Residency in the trailers was supposed to happen in three phases, filling 30 trailers per phase, according to the city. The demobilization process was expected to take 30 to 60 days, after which the trailers would be relocated to another site and the residents would be moved into shelters.

According to the FAQs, the city anticipated the site would remain open through the more serious stages of the pandemic and until Happy Hollow Park and Zoo could reopen to visitors. The park reopened this week for summer camp but has not announced a date for reopening to the general public.

Advocates for unhoused residents are waiting on numbers from the coroner’s office to complete their banner representing all of the people who have died while waiting for shelter during the pandemic. They displayed it in front of Happy Hollow Park and Zoo, where a temporary trailer park was demobilized on Monday.

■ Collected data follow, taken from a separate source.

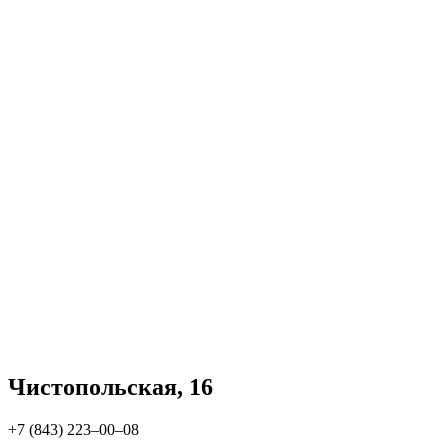
Чистопольская, 16
+7 (843) 223‒00‒08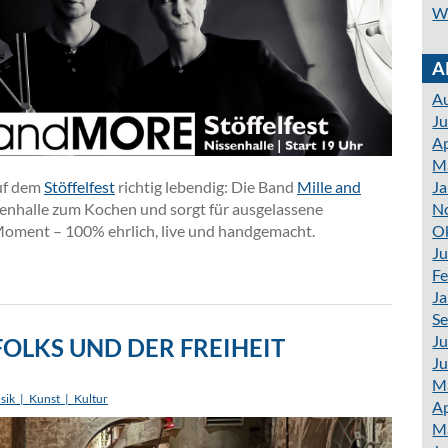
W
A
A
Ju
Ap
M
Ja
uf dem
Stöffelfest
richtig lebendig: Die Band
Mille and
N
senhalle zum Kochen und sorgt für ausgelassene
O
ment – 100% ehrlich, live und handgemacht.
Ju
Fe
Ja
S
Ju
FOLKS UND DER FREIHEIT
Ju
M
sik_|_Kunst_|_Kultur
Ap
M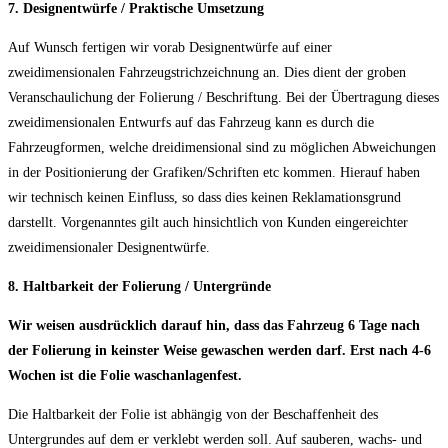
7. Designentwürfe / Praktische Umsetzung
Auf Wunsch fertigen wir vorab Designentwürfe auf einer
zweidimensionalen Fahrzeugstrichzeichnung an. Dies dient der groben
Veranschaulichung der Folierung / Beschriftung. Bei der Übertragung dieses
zweidimensionalen Entwurfs auf das Fahrzeug kann es durch die
Fahrzeugformen, welche dreidimensional sind zu möglichen Abweichungen
in der Positionierung der Grafiken/Schriften etc kommen. Hierauf haben
wir technisch keinen Einfluss, so dass dies keinen Reklamationsgrund
darstellt. Vorgenanntes gilt auch hinsichtlich von Kunden eingereichter
zweidimensionaler Designentwürfe.
8. Haltbarkeit der Folierung / Untergründe
Wir weisen ausdrücklich darauf hin, dass das Fahrzeug 6 Tage nach
der Folierung in keinster Weise gewaschen werden darf. Erst nach 4-6
Wochen ist die Folie waschanlagenfest.
Die Haltbarkeit der Folie ist abhängig von der Beschaffenheit des
Untergrundes auf dem er verklebt werden soll. Auf sauberen, wachs- und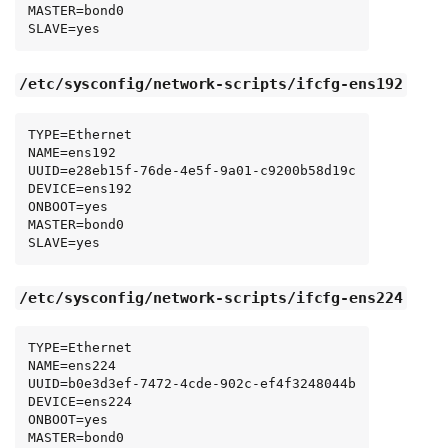
MASTER=bond0

SLAVE=yes
/etc/sysconfig/network-scripts/ifcfg-ens192
TYPE=Ethernet

NAME=ens192

UUID=e28eb15f-76de-4e5f-9a01-c9200b58d19c

DEVICE=ens192

ONBOOT=yes

MASTER=bond0

SLAVE=yes
/etc/sysconfig/network-scripts/ifcfg-ens224
TYPE=Ethernet

NAME=ens224

UUID=b0e3d3ef-7472-4cde-902c-ef4f3248044b

DEVICE=ens224

ONBOOT=yes

MASTER=bond0
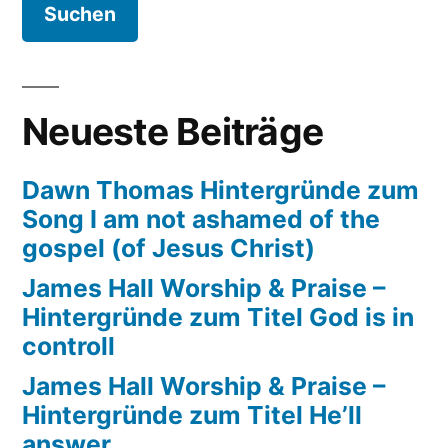
Calvery
Neueste Beiträge
Dawn Thomas Hintergründe zum
Song I am not ashamed of the
gospel (of Jesus Christ)
James Hall Worship & Praise –
Hintergründe zum Titel God is in
controll
James Hall Worship & Praise –
Hintergründe zum Titel He’ll
answer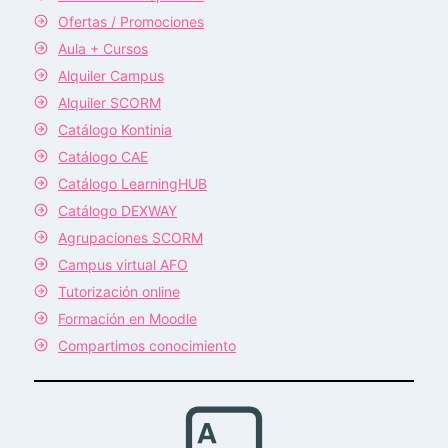
Ofertas / Promociones
Aula + Cursos
Alquiler Campus
Alquiler SCORM
Catálogo Kontinia
Catálogo CAE
Catálogo LearningHUB
Catálogo DEXWAY
Agrupaciones SCORM
Campus virtual AFO
Tutorización online
Formación en Moodle
Compartimos conocimiento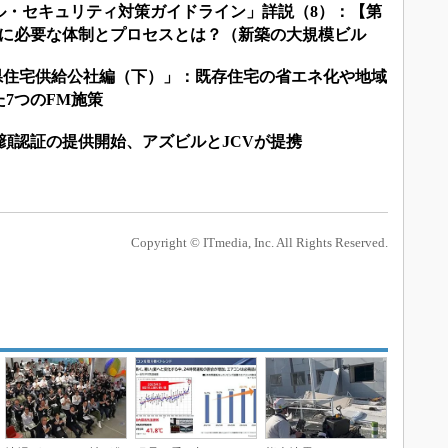
ル・セキュリティ対策ガイドライン」詳説（8）：【第
策に必要な体制とプロセスとは？（新築の大規模ビル
奈川県住宅供給公社編（下）」：既存住宅の省エネ化や地域
7つのFM施策
AI顔認証の提供開始、アズビルとJCVが提携
Copyright © ITmedia, Inc. All Rights Reserved.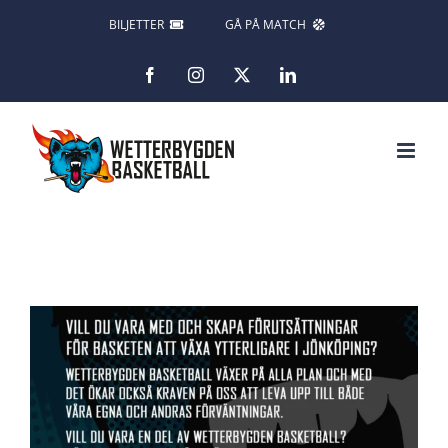
Fortsätt
BILJETTER
GÅ PÅ MATCH
till
Facebook
Instagram
X
LinkedIn
innehållet
Visa
större
bild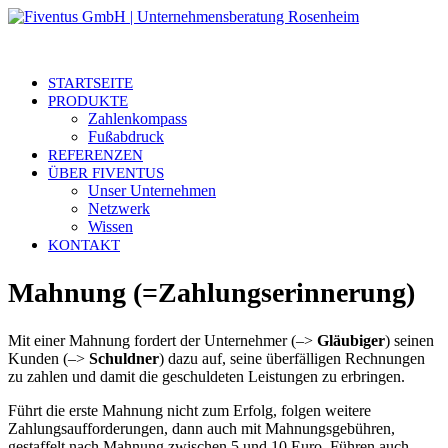
STARTSEITE
PRODUKTE
Zahlenkompass
Fußabdruck
REFERENZEN
ÜBER FIVENTUS
Unser Unternehmen
Netzwerk
Wissen
KONTAKT
Mahnung (=Zahlungserinnerung)
Mit einer Mahnung fordert der Unternehmer (–>
Gläubiger
) seinen
Kunden (–>
Schuldner
) dazu auf, seine überfälligen Rechnungen
zu zahlen und damit die geschuldeten Leistungen zu erbringen.
Führt die erste Mahnung nicht zum Erfolg, folgen weitere
Zahlungsaufforderungen, dann auch mit Mahnungsgebühren,
gestaffelt nach Mahnung zwischen 5 und 10 Euro. Führen auch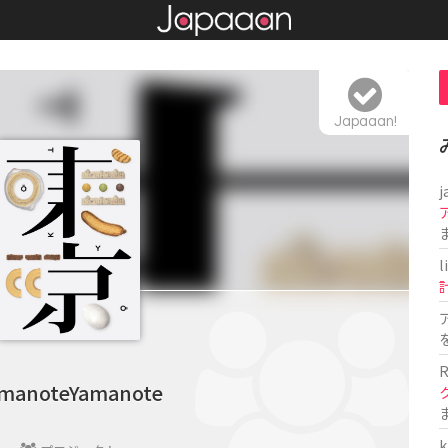
Japaaan!
j
l
R
manoteYamanote
k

Photo by Stella Lorence.

There are almost 2,500 chronically homeless residents in Santa Clara County, the majority of whom are people of color, according to county homeless census and survey data from 2019. COVID-19 disproportionately affects blacks and, despite city and county programs, many homeless people lack regular access to hygiene facilities, making them more at risk during the pandemic.

Darriel Trotter, a former resident of one of the trailers who was moved to a nearby Holiday Inn, headed back to his old home Tuesday to retrieve a Bluetooth speaker he had left in his trailer. Trotter was denied entry at the gate by a security guard, who informed him that all the trailers had already been cleaned out and there was no management staff on location left to help.

“You saw yesterday,” the security guard said to Trotter. “Everybody left.”